A: Ich lebe noch nicht so lange in Deutschland und kenne die deutsche Gesellschaft bisher auch noch nicht so gut, um sie gut genug miteinander vergleichen zu können. Wie bei jedem Land gibt es natürlich auch für Deutschland gewisse Stereotypen, die man den Menschen zuordnet. Einige davon sind wahr, andere auch nicht. Was ich aber sagen kann, ist, dass die meisten Deutschen, denen ich auf der Straße oder in der Universität begegnet bin, sehr höflich sind und auch versuchen, offen zu sein. Trotzdem wirken viele Menschen „kalt“ – nicht, weil sie keine Kommunikationsfähigkeiten hätten, sondern weil sie ihre Privatsphäre haben wollen und zu allen eine gewisse Distanz behalten. Sie wollen den anderen nicht stören und wollen auch nicht gestört werden – die meisten scheinen also auch etwas individualistisch zu sein. Viele von ihnen scheinen mir ebenfalls sehr rational zu sein und verleihen den Eindruck, dass sie sehr praktisch sind. Die Art und Weise, wie sie sich kleiden, was sie einkaufen oder wie sie ihren Alltag verbringen – alles scheint bei ihnen sehr berechnet und organisiert zu sein. Diese alltägliche Disziplin, Pünktlichkeit und Organisation verdient unbestreitbar eine große Wertschätzung und Respekt, aber manchmal kann das auch zu berechnend und daher ein bisschen unmenschlich wirken. 

F: Wie hat dir die DSA bei deinem Studium geholfen?

A: Erstens hat sie mir vom Sprachniveau her sehr geholfen. Ich konnte von Anfang an gut klarkommen und hatte keine Verständnisprobleme, weder im alltäglichen Leben noch während der Kurse in der Universität. Darüber hinaus erwies es sich als sehr hilfreich, dass wir in der Spezialabteilung erfahren haben, wie das Selbststudium funktioniert, da wir in der Universität eher auf uns selbst angewiesen sind und es deshalb um einiges leichter für mich war, mich an das Studium zu gewöhnen. Ein weiterer wichtiger Punkt ist, dass ich in der Spezialabteilung gelernt habe, multiperspektiv zu denken: Zum Beispiel die Texte nicht nur zu lesen und zu verstehen, sondern sie auch zu interpretieren und zu hinterfragen. Das erweist sich ebenso als überaus hilfreich.

F: Wie sieht der Alltag eines Medizin-Studenten aus? 

A: Für mich persönlich verläuft ein normaler Alltag folgenderweise: Am Morgen habe ich gewöhnlich einen Präparierkurs, wo wir Anatomie an einer Leiche lernen – er dauert ungefähr drei Stunden lang. Danach findet eine Vorlesung statt, die zwar nicht obligatorisch, aber für das Studium hilfreich ist. Nach der Vorlesung esse ich zu Mittag und gehe dann entweder nach Hause oder in die Bibliothek. Am Abend habe ich ein paar mal die Woche Fußballtraining. Wenn ich wieder nach Hause komme, entspanne ich mich oder ich lerne, je nachdem, wie viel ich gerade zu tun habe.

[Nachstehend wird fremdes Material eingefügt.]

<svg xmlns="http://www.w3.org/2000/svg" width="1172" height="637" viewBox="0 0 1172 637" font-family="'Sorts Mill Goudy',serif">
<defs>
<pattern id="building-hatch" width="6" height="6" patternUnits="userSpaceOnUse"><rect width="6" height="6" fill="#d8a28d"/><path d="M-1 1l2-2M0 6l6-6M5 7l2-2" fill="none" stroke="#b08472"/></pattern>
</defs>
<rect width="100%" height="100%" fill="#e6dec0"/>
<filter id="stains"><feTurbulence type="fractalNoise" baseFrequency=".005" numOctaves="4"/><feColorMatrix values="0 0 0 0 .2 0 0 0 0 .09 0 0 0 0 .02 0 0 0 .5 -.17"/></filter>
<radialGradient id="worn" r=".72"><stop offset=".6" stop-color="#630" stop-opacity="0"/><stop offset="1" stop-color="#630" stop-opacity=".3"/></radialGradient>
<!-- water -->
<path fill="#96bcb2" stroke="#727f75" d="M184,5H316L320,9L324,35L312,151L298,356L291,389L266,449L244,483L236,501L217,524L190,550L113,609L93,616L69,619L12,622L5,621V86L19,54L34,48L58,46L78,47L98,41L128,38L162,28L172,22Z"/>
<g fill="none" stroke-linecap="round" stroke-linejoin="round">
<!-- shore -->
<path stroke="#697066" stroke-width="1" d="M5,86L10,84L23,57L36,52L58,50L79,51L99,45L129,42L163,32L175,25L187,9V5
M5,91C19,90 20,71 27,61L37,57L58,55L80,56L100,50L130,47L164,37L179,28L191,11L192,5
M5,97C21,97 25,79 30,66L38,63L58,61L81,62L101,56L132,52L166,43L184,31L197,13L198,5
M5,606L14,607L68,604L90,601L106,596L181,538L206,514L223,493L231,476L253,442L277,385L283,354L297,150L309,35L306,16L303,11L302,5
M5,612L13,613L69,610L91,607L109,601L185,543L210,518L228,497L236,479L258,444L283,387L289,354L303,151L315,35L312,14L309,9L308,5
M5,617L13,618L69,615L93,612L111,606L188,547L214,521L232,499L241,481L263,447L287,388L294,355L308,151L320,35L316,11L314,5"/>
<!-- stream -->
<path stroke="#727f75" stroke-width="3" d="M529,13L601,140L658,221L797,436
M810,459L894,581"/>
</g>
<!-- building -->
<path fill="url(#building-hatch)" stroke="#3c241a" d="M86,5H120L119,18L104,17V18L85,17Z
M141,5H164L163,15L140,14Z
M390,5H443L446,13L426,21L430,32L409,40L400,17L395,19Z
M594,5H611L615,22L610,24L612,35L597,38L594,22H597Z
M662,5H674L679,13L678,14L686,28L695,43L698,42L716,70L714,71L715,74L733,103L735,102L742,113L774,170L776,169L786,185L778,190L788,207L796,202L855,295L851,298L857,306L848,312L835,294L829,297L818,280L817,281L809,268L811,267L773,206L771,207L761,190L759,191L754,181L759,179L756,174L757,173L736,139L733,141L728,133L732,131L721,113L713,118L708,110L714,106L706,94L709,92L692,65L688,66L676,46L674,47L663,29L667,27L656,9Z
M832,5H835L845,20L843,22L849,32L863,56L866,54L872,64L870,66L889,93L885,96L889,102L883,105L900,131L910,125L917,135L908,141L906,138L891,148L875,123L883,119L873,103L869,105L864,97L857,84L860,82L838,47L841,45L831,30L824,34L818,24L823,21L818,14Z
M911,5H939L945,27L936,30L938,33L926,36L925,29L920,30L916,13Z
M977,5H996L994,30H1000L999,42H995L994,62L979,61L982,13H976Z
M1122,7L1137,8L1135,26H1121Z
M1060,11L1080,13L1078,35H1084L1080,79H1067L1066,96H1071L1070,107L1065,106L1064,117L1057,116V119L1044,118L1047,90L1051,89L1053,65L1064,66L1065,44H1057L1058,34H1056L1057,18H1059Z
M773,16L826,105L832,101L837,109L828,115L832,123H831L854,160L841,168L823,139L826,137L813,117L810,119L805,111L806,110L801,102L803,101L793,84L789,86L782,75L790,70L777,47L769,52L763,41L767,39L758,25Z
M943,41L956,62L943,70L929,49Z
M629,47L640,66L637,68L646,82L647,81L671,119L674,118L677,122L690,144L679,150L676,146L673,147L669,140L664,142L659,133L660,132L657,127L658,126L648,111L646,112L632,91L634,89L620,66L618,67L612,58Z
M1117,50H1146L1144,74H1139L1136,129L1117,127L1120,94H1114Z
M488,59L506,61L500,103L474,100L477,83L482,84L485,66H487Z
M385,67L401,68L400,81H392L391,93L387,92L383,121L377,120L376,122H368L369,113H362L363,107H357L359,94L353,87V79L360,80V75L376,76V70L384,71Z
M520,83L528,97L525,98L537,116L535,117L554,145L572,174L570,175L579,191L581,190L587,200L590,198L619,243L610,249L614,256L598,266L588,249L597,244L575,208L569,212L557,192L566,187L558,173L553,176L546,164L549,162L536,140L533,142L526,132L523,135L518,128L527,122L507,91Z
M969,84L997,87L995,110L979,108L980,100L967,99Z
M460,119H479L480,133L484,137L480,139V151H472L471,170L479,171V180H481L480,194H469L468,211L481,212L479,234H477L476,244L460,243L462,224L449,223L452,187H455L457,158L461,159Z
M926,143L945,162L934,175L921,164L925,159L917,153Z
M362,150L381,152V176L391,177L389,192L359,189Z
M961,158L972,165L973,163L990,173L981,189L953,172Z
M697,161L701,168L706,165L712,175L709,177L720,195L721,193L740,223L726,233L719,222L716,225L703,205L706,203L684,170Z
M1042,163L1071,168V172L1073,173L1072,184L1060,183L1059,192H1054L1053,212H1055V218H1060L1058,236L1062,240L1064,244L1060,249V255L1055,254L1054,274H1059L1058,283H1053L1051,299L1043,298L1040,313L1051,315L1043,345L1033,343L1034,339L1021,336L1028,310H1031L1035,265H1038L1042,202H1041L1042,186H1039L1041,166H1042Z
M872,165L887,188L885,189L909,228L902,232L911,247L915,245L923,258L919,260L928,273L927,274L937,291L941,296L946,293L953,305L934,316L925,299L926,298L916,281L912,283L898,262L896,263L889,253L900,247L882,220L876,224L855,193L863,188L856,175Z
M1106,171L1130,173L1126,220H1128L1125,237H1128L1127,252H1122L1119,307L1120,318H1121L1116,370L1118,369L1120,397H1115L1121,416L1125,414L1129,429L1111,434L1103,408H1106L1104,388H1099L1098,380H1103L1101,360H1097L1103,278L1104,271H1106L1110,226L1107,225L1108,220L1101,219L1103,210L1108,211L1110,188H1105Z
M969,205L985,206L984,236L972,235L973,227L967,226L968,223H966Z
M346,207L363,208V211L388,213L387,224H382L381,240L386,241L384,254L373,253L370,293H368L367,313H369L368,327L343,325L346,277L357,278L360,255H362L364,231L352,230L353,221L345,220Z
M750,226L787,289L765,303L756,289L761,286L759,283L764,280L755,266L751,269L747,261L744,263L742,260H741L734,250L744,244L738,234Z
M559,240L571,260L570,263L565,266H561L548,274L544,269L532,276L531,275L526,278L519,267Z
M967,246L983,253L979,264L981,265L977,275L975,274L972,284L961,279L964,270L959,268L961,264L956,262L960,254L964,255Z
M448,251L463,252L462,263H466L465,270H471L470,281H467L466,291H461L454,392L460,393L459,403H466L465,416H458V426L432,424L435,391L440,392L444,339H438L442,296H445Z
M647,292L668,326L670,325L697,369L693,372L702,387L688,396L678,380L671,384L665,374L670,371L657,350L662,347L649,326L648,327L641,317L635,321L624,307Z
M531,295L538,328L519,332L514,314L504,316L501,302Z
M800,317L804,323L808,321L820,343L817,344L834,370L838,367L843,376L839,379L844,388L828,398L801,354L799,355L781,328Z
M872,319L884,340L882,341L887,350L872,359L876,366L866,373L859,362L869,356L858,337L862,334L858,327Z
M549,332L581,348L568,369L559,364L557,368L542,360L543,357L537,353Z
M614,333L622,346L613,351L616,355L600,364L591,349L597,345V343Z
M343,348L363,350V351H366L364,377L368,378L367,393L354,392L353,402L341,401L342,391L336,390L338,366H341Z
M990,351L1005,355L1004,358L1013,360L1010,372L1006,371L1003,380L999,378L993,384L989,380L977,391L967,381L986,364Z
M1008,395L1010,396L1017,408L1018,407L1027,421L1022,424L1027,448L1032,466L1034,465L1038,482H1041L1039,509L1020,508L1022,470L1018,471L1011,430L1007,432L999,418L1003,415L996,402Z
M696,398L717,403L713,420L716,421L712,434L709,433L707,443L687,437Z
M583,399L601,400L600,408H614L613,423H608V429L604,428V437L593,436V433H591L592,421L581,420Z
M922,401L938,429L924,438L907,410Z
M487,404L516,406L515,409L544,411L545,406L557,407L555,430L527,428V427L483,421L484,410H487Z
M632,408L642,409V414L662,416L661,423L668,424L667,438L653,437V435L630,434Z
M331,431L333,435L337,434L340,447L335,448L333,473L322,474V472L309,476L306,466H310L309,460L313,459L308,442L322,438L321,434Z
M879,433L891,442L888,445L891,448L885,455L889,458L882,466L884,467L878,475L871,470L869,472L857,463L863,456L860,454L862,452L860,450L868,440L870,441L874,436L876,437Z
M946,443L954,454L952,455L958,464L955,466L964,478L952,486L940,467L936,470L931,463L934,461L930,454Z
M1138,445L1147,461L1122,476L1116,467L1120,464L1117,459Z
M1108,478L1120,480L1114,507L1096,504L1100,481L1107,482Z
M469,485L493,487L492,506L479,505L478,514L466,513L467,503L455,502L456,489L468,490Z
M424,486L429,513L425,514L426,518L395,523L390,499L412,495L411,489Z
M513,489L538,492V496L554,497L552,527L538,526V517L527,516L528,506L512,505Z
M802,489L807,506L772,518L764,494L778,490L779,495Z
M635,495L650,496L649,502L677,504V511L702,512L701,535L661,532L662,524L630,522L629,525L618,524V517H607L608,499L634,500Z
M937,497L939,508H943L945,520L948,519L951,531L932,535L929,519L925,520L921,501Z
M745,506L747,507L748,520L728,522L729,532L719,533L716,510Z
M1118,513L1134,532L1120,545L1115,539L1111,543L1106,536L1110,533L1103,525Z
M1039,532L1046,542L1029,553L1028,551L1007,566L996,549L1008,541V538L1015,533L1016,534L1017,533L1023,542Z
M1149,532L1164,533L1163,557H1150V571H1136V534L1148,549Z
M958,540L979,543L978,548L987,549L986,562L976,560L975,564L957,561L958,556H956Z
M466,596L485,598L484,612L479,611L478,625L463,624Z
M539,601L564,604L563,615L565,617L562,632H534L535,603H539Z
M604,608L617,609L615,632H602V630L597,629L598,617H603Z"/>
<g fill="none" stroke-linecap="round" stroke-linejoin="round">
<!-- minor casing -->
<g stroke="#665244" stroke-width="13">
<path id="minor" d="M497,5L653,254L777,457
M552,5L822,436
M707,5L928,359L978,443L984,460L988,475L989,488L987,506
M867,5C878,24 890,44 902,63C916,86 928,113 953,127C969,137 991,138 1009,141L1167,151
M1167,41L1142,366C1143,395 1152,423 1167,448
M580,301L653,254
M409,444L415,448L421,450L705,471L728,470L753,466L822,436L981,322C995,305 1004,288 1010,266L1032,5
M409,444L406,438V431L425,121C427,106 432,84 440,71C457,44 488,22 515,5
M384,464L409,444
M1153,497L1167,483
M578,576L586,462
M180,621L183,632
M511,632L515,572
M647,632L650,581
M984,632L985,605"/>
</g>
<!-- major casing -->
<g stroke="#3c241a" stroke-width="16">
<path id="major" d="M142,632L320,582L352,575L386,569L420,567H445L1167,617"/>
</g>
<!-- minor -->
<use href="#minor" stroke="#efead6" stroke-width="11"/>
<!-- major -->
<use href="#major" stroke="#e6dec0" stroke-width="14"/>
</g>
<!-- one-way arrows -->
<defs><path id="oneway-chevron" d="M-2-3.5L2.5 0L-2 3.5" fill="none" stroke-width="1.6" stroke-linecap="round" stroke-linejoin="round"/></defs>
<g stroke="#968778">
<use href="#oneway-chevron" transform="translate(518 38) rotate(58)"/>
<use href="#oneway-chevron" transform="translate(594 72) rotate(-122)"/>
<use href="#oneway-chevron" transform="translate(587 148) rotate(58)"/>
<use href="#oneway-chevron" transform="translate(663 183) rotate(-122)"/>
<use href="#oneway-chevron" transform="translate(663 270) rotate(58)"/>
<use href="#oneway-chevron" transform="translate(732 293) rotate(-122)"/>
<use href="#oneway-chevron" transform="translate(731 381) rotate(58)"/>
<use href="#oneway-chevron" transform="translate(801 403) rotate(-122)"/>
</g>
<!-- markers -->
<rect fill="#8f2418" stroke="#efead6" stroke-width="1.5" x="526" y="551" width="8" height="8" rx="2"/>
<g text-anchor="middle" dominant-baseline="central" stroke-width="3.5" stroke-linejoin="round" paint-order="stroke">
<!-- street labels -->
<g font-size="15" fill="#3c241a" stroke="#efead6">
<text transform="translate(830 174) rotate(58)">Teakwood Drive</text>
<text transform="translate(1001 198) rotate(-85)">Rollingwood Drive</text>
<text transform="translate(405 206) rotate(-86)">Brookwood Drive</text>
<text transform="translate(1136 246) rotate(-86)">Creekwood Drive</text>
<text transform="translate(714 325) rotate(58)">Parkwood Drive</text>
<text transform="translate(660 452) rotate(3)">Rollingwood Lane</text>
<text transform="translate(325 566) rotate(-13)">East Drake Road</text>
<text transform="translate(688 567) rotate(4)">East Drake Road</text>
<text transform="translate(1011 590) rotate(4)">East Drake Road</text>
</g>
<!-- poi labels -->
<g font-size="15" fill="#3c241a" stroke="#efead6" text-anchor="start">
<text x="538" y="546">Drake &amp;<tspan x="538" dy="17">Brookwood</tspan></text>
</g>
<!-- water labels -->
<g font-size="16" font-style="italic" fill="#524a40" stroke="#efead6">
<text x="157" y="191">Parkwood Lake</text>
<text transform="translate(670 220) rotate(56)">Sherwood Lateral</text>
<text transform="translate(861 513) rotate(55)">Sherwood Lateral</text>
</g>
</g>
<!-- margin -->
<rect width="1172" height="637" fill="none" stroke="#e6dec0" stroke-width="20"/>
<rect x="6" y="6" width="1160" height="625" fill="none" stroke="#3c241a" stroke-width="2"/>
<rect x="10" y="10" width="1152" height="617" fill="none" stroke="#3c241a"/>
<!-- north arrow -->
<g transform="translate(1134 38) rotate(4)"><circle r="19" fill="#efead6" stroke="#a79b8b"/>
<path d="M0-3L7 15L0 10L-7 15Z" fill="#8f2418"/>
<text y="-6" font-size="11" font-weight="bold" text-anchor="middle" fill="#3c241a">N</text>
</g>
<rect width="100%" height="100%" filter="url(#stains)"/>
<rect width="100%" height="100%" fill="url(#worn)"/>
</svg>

Natürlich habe ich auch Tage, wo ich viel lernen muss für meine Prüfungen und keine Zeit mehr für Fußballtraining oder andere Aktivitäten habe. So würde jedoch ein idealer Tag aussehen.

F: Welche Ratschläge könntest du an die Schüler weitergeben, die in Zukunft Medizin in Deutschland studieren wollen?

A: Ich denke nicht, dass ich bisher genug Erfahrung gesammelt habe, um wirklich gute Ratschläge zu geben. Eines möchte ich aber trotzdem sagen: Ich persönlich habe manchmal den Eindruck, dass die Zeit sinnlos vergeht – was eigentlich nicht stimmt, aber ich glaube, er entsteht dadurch, dass ich meine Familie und meine alten Freunde sehr vermisse. Deswegen, mein Ratschlag: Wenn ihr gute Freunde habt, die dasselbe studieren wollen wie ihr, geht und studiert am besten zusammen. Das wird euch sehr helfen.